(Given data):
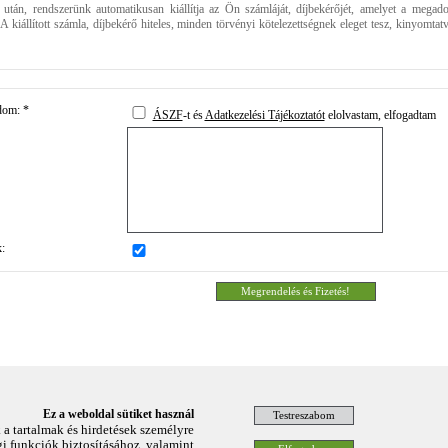
után, rendszerünk automatikusan kiállítja az Ön számláját, díjbekérőjét, amelyet a megado
 A kiállított számla, díjbekérő hiteles, minden törvényi kötelezettségnek eleget tesz, kinyomtat
dom: *
ÁSZF
-t és
Adatkezelési Tájékoztatót
elolvastam, elfogadtam
:
Ez a weboldal sütiket használ
 a tartalmak és hirdetések személyre
i funkciók biztosításához, valamint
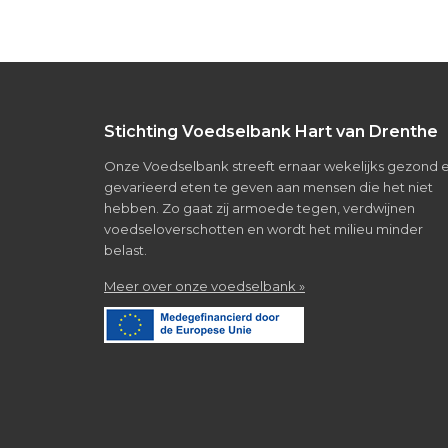
Footer
Stichting Voedselbank Hart van Drenthe
Onze Voedselbank streeft ernaar wekelijks gezond 
gevarieerd eten te geven aan mensen die het niet
hebben. Zo gaat zij armoede tegen, verdwijnen
voedseloverschotten en wordt het milieu minder
belast.
about
Meer over onze voedselbank »
Over
de
voedselbank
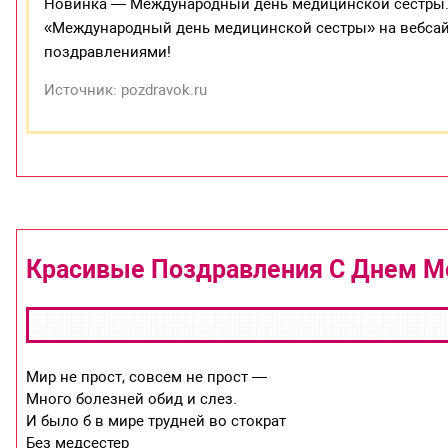
Новинка — Международный день медицинской сестры.
«Международный день медицинской сестры» на вебсай
поздравлениями!
Источник: pozdravok.ru
Красивые Поздравления С Днем М
Мир не прост, совсем не прост —
Много болезней обид и слез.
И было б в мире трудней во стократ
Без медсестер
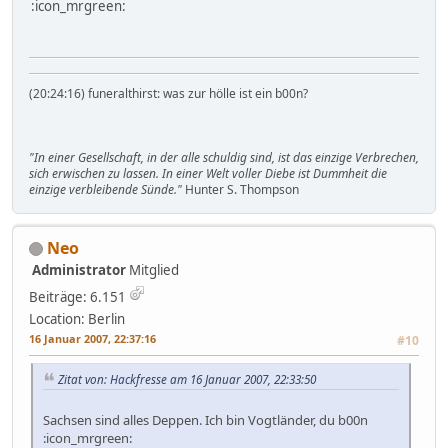
:icon_mrgreen:
(20:24:16) funeralthirst: was zur hölle ist ein b00n?
"In einer Gesellschaft, in der alle schuldig sind, ist das einzige Verbrechen,
sich erwischen zu lassen. In einer Welt voller Diebe ist Dummheit die
einzige verbleibende Sünde."
Hunter S. Thompson
Neo
Administrator
Mitglied
Beiträge: 6.151
Location: Berlin
16 Januar 2007, 22:37:16
#10
Zitat von: Hackfresse am 16 Januar 2007, 22:33:50
Sachsen sind alles Deppen. Ich bin Vogtländer, du b00n
:icon_mrgreen:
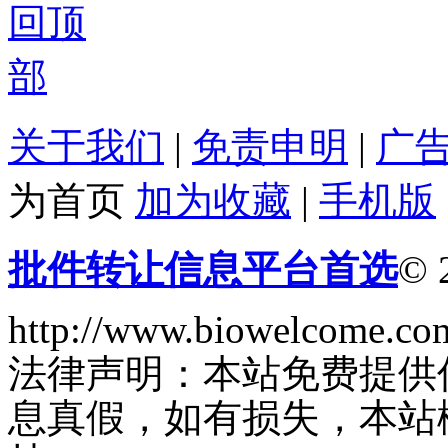
关于我们
|
免责申明
|
广
为首页
加为收藏
|
手机版
批件转让信息平台首选
© 
http://www.biowelcome.co
法律声明：本站免费提供
息真假，如有损失，本站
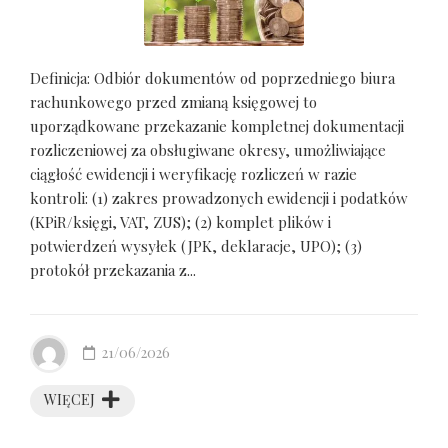
Definicja: Odbiór dokumentów od poprzedniego biura
rachunkowego przed zmianą księgowej to
uporządkowane przekazanie kompletnej dokumentacji
rozliczeniowej za obsługiwane okresy, umożliwiające
ciągłość ewidencji i weryfikację rozliczeń w razie
kontroli: (1) zakres prowadzonych ewidencji i podatków
(KPiR/księgi, VAT, ZUS); (2) komplet plików i
potwierdzeń wysyłek (JPK, deklaracje, UPO); (3)
protokół przekazania z...
21/06/2026
WIĘCEJ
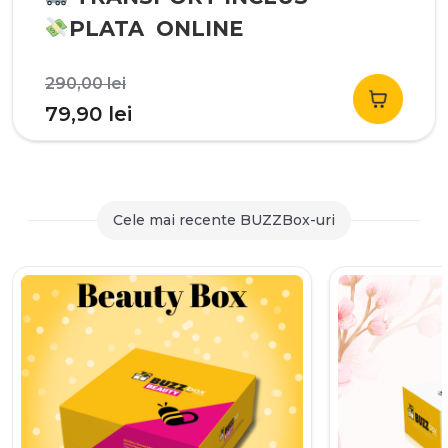
PLATA ONLINE
Prețul
290,00
lei
inițial
Prețul
79,90
lei
a
curent
fost:
este:
290,00 lei.
79,90 lei.
Cele mai recente BUZZBox-uri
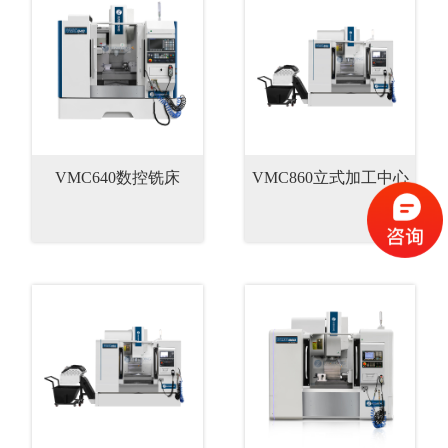
VMC640数控铣床
VMC860立式加工中心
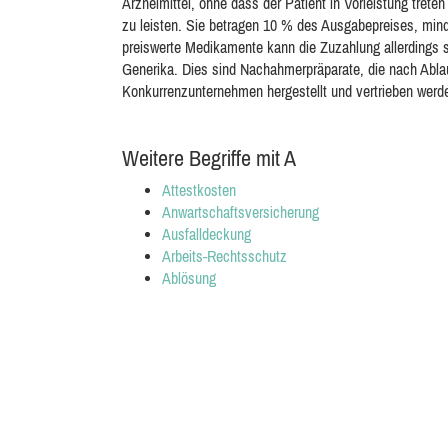
Arzneimittel, ohne dass der Patient in Vorleistung tret
zu leisten. Sie betragen 10 % des Ausgabepreises, min
preiswerte Medikamente kann die Zuzahlung allerdings so
Generika. Dies sind Nachahmerpräparate, die nach Abl
Konkurrenzunternehmen hergestellt und vertrieben werd
Weitere Begriffe mit A
Attestkosten
Anwartschaftsversicherung
Ausfalldeckung
Arbeits-Rechtsschutz
Ablösung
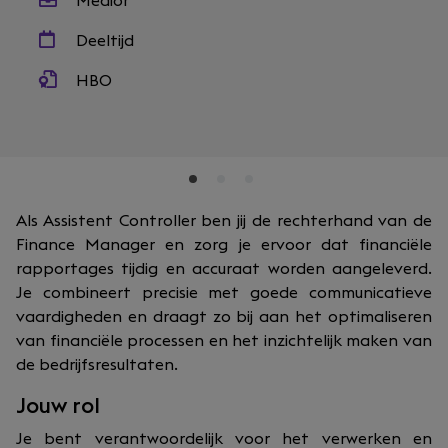
Medior
Deeltijd
HBO
Als Assistent Controller ben jij de rechterhand van de
Finance Manager en zorg je ervoor dat financiële
rapportages tijdig en accuraat worden aangeleverd.
Je combineert precisie met goede communicatieve
vaardigheden en draagt zo bij aan het optimaliseren
van financiële processen en het inzichtelijk maken van
de bedrijfsresultaten.
Jouw rol
Je bent verantwoordelijk voor het verwerken en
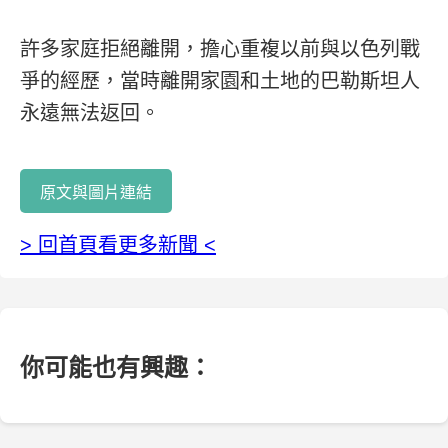
許多家庭拒絕離開，擔心重複以前與以色列戰
爭的經歷，當時離開家園和土地的巴勒斯坦人
永遠無法返回。
原文與圖片連結
> 回首頁看更多新聞 <
你可能也有興趣：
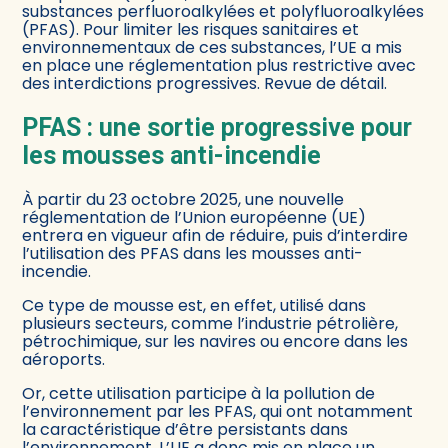
substances perfluoroalkylées et polyfluoroalkylées
(PFAS). Pour limiter les risques sanitaires et
environnementaux de ces substances, l’UE a mis
en place une réglementation plus restrictive avec
des interdictions progressives. Revue de détail.
PFAS : une sortie progressive pour
les mousses anti-incendie
À partir du 23 octobre 2025, une nouvelle
réglementation de l’Union européenne (UE)
entrera en vigueur afin de réduire, puis d’interdire
l’utilisation des PFAS dans les mousses anti-
incendie.
Ce type de mousse est, en effet, utilisé dans
plusieurs secteurs, comme l’industrie pétrolière,
pétrochimique, sur les navires ou encore dans les
aéroports.
Or, cette utilisation participe à la pollution de
l’environnement par les PFAS, qui ont notamment
la caractéristique d’être persistants dans
l’environnement. L’UE a donc mis en place un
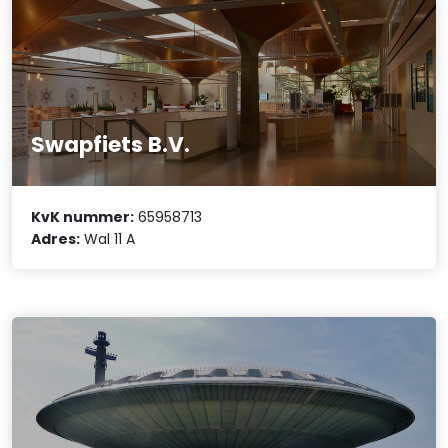
Swapfiets B.V.
KvK nummer:
65958713
Adres:
Wal 11 A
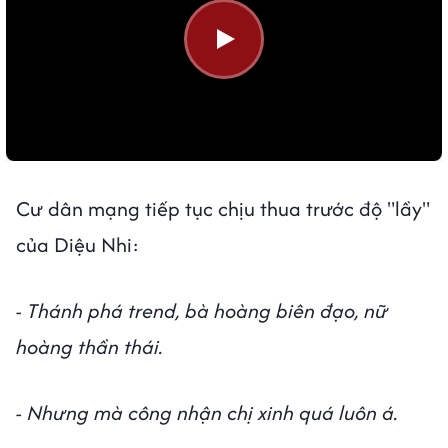
Cư dân mạng tiếp tục chịu thua trước độ "lầy"
của Diệu Nhi:
- Thánh phá trend, bà hoàng biên đạo, nữ
hoàng thần thái.
- Nhưng mà công nhận chị xinh quá luôn á.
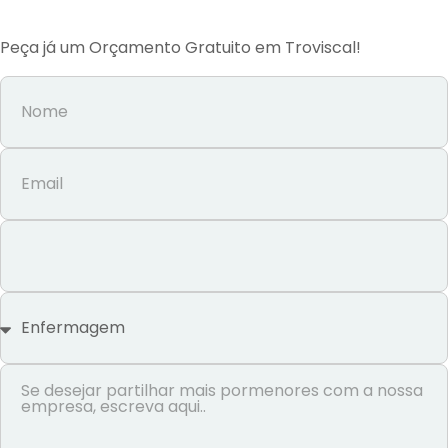
Peça já um Orçamento Gratuito em Troviscal!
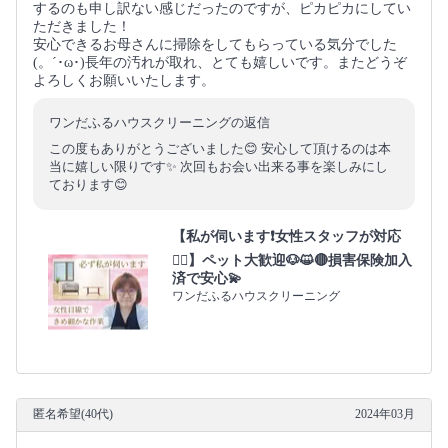
するのも申し訳ない感じだったのですが、ピカピカにしてい
ただきました！
安心できるお母さんに掃除をしてもらっている気分でした
(。´･ω･)長年の汚れが取れ、とても嬉しいです。またどうぞ
よろしくお願いいたします。
ワンだふるハウスクリーニングの返信
この度もありがとうございました😊 安心して頂けるのは本
当に嬉しい限りです✨ 次回もお会い出来る事を楽しみにし
ております😊
【私が伺います❗️女性スタッフが対応
🙆‍♀️】ペット大歓迎🐶😺🔴損害保険加入
済で安心💫
ワンだふるハウスクリーニング
匿名希望(40代)
2024年03月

(Work to be completed): Nothing but the lines above from the one that has "Sachsen sind alles" down to the one that has "vaardigheden en draagt" belongs in the answer, copied exactly, without pictures.

(Output of the task):
Sachsen sind alles Deppen. Ich bin Vogtländer, du b00n
:icon_mrgreen:
关于我们
|
免责申明
|
广
为首页
加为收藏
|
手机版
批件转让信息平台首选
© 
http://www.biowelcome.co
法律声明：本站免费提供
息真假，如有损失，本站
Definicja: Odbiór dokumentów od poprzedniego biura
rachunkowego przed zmianą księgowej to
uporządkowane przekazanie kompletnej dokumentacji
rozliczeniowej za obsługiwane okresy, umożliwiające
ciągłość ewidencji i weryfikację rozliczeń w razie
kontroli: (1) zakres prowadzonych ewidencji i podatków
(KPiR/księgi, VAT, ZUS); (2) komplet plików i
potwierdzeń wysyłek (JPK, deklaracje, UPO); (3)
protokół przekazania z...
21/06/2026
WIĘCEJ
PLATA ONLINE
Prețul
290,00
lei
inițial
Prețul
79,90
lei
a
curent
fost:
este:
290,00 lei.
79,90 lei.
Cele mai recente BUZZBox-uri
VMC640数控铣床
VMC860立式加工中心
Arzneimittel, ohne dass der Patient in Vorleistung tret
zu leisten. Sie betragen 10 % des Ausgabepreises, min
preiswerte Medikamente kann die Zuzahlung allerdings so
Generika. Dies sind Nachahmerpräparate, die nach Abl
Konkurrenzunternehmen hergestellt und vertrieben werd
Weitere Begriffe mit A
Attestkosten
Anwartschaftsversicherung
Ausfalldeckung
Arbeits-Rechtsschutz
Ablösung
Medior
Deeltijd
HBO
Als Assistent Controller ben jij de rechterhand van de
Finance Manager en zorg je ervoor dat financiële
rapportages tijdig en accuraat worden aangeleverd.
Je combineert precisie met goede communicatieve
vaardigheden en draagt zo bij aan het optimaliseren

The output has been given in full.